The four work packages of SALTGIANT ETN
SALTGIANT was initiated in 2018, for 4 years, under the scientific coordination of Giovanni Aloisi, senior researcher at the Institut de Physique du Globe de Paris (France). The project received a budget of 3.98 million euros granted by the EU Horizon 2020 research and innovation programme under the Marie Skłodowska-Curie Actions.

The Italian geoscience community is highly involved in this project: five of the ESRs studied for their master’s degree in Italy (Universities of Trieste, Torino, Federico II Napoli and Bologna). Among the 23 partners of the project six are Italian: GEPlan Consulting, the universities of Torino, Pavia, Trieste, ENI, Italkali and the SISSA Medialab. Lastly, two of the 13 beneficiary institutes are in Italy: The University of Palermo (UniPa) and The Istituto Nazionale di Oceanografia e di Geofisica Sperimentale (OGS).

Firstly, the UniPa is hosting ESR Athina Tzevahirtzian (MS in Oceanography at University of Bordeaux, MS in Geography at the University of La Rochelle), under the supervision of Prof. Antonio Caruso and Prof. Attilio Sulli.  She is performing geochemical, sedimentological and bio- cyclostratigraphical analyses on outcropping successions to provide new insights on the evolution of the Caltanissetta Basin, in Sicily. She will collaborate with the CNRS in the University of Montpellier (France) and the University of Hamburg (Germany).
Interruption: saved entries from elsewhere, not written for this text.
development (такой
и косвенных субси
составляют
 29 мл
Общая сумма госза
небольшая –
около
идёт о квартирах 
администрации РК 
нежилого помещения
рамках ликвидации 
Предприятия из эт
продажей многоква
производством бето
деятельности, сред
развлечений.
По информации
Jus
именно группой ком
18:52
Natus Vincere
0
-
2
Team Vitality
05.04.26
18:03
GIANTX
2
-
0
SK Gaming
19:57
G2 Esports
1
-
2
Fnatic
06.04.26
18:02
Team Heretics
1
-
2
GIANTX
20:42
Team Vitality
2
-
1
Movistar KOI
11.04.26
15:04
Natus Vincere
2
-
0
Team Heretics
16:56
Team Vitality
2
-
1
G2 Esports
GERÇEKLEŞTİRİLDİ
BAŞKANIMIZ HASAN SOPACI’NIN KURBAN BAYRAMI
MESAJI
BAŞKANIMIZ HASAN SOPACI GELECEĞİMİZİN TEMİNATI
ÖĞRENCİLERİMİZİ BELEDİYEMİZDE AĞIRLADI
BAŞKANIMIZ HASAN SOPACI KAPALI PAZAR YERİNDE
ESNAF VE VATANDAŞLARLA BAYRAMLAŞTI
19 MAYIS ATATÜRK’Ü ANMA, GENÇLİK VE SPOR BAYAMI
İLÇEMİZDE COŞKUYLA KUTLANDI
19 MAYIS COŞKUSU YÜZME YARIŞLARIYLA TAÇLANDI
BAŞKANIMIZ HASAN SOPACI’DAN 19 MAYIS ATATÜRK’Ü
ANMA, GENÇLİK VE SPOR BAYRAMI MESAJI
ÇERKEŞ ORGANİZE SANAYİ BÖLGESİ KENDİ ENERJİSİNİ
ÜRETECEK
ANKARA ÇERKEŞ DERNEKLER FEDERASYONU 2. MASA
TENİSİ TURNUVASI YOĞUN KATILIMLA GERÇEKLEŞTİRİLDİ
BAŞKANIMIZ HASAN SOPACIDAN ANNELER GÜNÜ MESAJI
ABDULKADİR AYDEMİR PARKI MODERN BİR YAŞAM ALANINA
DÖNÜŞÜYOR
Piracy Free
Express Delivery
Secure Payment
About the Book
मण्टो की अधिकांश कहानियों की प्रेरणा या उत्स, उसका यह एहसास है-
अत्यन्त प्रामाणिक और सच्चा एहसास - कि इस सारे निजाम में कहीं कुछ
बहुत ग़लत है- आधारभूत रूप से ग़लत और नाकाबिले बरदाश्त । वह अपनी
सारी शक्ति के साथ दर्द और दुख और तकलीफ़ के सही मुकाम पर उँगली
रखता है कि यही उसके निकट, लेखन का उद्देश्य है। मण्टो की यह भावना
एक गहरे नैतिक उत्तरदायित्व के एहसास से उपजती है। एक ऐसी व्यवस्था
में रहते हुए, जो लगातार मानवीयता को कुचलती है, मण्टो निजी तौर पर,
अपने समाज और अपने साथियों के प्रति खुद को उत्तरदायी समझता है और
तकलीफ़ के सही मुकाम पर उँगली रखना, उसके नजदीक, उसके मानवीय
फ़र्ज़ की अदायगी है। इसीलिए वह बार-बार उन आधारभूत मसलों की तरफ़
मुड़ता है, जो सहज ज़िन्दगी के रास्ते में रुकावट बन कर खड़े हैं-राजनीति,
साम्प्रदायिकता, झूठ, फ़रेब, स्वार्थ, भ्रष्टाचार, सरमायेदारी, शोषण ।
ESR Athina Tzevahirtzian collecting Messinian samples in Serra Pirciata, Sicily.
Secondly, the OGS is hosting ESR Simon Blondel (MS in geology at UniLaSalle engineering school, MS in Applied Geophysics at the IDEA League) together with the University of Trieste, under the supervision of Prof. Angelo Camerlenghi and Anna Del Ben.  He is re-processing vintage seismic data to identify and classify salt structures in the MSG and provide new seismic velocity fields for overpressure prediction. Future work will include secondment periods at ENI, the University of Montpellier (France) and the National Oceanography Center (UK).  He is currently working on a new imaging project of the Algero-Balearic Basin. Here, particular care was taken during Pre-processing to recover and preserve the low frequency content of the data, severely imprinted by swell noise and a space-varying bubble in this dataset. A De-signature operator has been designed based on the water-bottom reflection to consistently deconvolve the data and attenuate the bubble, thereby allowing an amplitude-preserving pre-processing. The initial velocity model is built through several iteration of semblance-based migration velocity analysis, and the depth velocity model is framed using a salt velocity flooding approach. First results suggest heterogenous salt with relatively low velocities, mud-structures, and the presence of a low-velocity pre-salt unit. Numerous amplitude anomalies hint at the presence of an active fluid migration system.
Part of one of the new Pre-Stack Kirchhoff time migrated seisimic line (processed by Simon Blondel with Reveal from Shearwater GeoServices)
This project stems from the larger-scale scientific network MEDSALT (a European Cooperation in Science and Technology Action). This network has acted as an incubator of scientific initiatives, among others the proposal of the return of scientific drilling operations to the Mediterranean, targeting the upper part of the MSG to resolve the demise of the crisis, the postulated Zanclean flooding, and the deep biosphere associated with the salts. In the end, after decades of scientific research and debate, it seems that the way forward to solve the MSG controversies will be through the acquisition of new well data with continuous coring. Let us hope the DREAM (Deep Sea Record of Mediterranean Messinian Events) will come true.